The important thing with both these cases is the presence of irregular chromatin distribution and nuclear membranes (dyskaryosis) allowing a definitive diagnosis of SIL to be made rather than atypical squamous cells of undetermined significance (ASC-US) or cannot exclude HSIL (ASC-H). On rare occasions such samples may be reported as dyskaryosis of uncertain grade (Denton et al. 2008) and managed as for high-grade (moderate).
Figure 9c-8 (a-b). Two images of SIL from the BSCC Terminology Conference 2002.
Distinction between HSIL and LSIL
Nuclei tend to be larger in LSIL than HSIL
NC is increased in HSIL largely because of reduced cytoplasmic size
Cytoplasmic maturation may be seen in some cells in HSIL favour CIN2 (LSIL may coexist)
Dyskaryosis is seen in HSIL and LSIL
If in doubt report as SIL of uncertain grade rather than ASC-H
Cytological features of severe dyskaryosis (HSIL favour CIN3)
The cells will appear on the cytology preparation both single cells and, frequently, as dense hyperchromatic sheets and clusters. Generally speaking there will be abundant material on the slide but that is not always the case. A prominent feature is that there will be single cells dissociating from the crowded groups and seen as isolated cells between the cell groups. A neutrophil polymorph exudate is often present.

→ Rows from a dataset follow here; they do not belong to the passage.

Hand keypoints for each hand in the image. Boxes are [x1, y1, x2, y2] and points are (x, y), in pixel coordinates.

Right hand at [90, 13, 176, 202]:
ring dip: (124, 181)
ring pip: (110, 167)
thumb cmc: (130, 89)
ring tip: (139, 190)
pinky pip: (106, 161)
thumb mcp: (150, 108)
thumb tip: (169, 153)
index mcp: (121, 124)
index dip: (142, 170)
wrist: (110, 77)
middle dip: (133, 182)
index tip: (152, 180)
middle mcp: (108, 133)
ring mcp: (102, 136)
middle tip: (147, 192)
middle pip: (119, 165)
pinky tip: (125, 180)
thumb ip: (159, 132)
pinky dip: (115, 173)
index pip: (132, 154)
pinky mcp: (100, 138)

The nucleus is usually (but not always) hyperchromatic, with coarse, irregularly distributed, clumped chromatin. The nucleus shows irregular nuclear borders with a focally thickened nuclear membrane. The NC ratio may approach 100% with only a small amount of cytoplasm remaining. The cell size be only slightly enlarged and the diagnosis depends on the nuclear features and NC ratio.
In most instances the cytoplasmic diameter is less than a parabasal or immature metaplastic cell; it may be inconspicuous, particularly in hyperchromatic crowded groups of cells, and may be absent or cytolysed. In some cases the cytoplasm may be more abundant and either keratinising or non-keratinising. Concurrent LSIL and/or koilocytosis may also be present on the slide but this is less frequent than with high-grade dyskaryosis (moderate).

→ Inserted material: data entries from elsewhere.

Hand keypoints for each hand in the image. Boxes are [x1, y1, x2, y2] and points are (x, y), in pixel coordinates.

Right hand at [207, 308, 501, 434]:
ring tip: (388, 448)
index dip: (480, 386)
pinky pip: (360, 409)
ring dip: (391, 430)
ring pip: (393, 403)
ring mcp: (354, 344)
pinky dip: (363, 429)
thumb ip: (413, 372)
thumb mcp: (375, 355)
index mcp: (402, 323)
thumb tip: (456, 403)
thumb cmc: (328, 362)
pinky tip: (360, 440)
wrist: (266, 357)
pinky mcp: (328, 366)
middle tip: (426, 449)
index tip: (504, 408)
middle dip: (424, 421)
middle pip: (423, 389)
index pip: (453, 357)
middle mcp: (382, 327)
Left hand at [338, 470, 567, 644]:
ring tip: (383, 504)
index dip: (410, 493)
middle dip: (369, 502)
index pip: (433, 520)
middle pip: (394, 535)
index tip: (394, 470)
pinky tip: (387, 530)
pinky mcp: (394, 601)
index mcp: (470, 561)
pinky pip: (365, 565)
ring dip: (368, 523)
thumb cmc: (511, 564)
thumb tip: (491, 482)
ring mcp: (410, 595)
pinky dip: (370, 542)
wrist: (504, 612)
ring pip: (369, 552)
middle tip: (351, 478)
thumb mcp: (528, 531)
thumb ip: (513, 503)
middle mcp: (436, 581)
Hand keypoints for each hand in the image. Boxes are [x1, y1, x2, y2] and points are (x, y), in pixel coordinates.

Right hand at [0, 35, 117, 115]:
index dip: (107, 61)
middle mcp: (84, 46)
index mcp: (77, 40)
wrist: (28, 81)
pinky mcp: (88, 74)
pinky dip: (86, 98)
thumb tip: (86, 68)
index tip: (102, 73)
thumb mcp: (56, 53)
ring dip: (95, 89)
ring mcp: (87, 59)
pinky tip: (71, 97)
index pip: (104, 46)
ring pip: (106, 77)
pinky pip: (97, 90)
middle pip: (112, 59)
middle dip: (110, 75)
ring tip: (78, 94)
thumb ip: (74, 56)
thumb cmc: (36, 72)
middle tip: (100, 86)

This tends to be higher than described in moderate dyskaryosis and is usually uniformly greater than 50% and may approach 100%.

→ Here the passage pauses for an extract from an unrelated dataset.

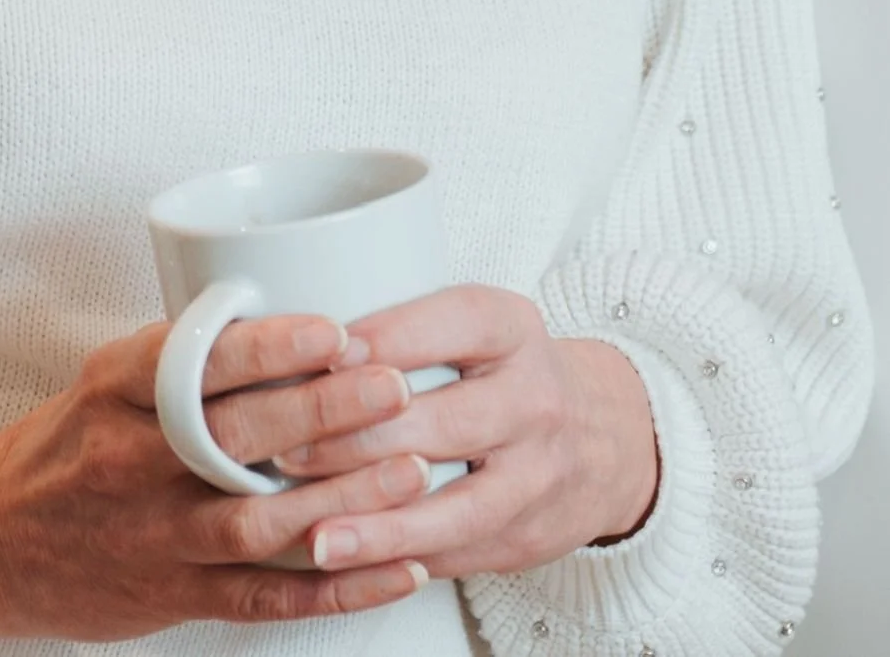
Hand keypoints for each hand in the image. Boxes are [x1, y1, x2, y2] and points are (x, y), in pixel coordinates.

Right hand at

Figure 9c-9 (a-b). High-grade dyskaryosis (severe) in separated cells confirmed on histology to be CIN3
Hyperchromatic crowded cell groups
Crowded cohesive severely dyskaryotic cells are more often seen in CIN3 than CIN2 because they are characterised by scant cytoplasm and a high NC ratio. Examples are shown in Figure 9c-10 below. Nuclear features of HSIL can be seen in separated cells at the margins of the cell groups. Hyperchromatic crowded cell groups may be overlooked on low-power examination, which is a known pitfall in diagnosis.
In some instances hyperchromatic crowded cell groups of HSIL may mimic glandular neoplasia (Figure 9c-11), with which it may coexist. In such cases typical features of CGIN or adenocarcinoma should be looked for elsewhere on the sample.
Figure 9c-11 (a-b). Hyperchromatic crowded groups of cell mimicking CGIN
Differential diagnosis of hyperchromatic crowded cell groups
As the NC ratio tends to be high, the differential diagnosis is unlikely to include LSIL or HSIL favour CIN2 or high-grade dyskaryosis (moderate). The differential diagnosis includes benign entities such as endometrial cells, tubo-endometrioid metaplasia and reactive endocervical cells; and CGIN This type of HSIL may sometimes be classified as ASC-H (see below).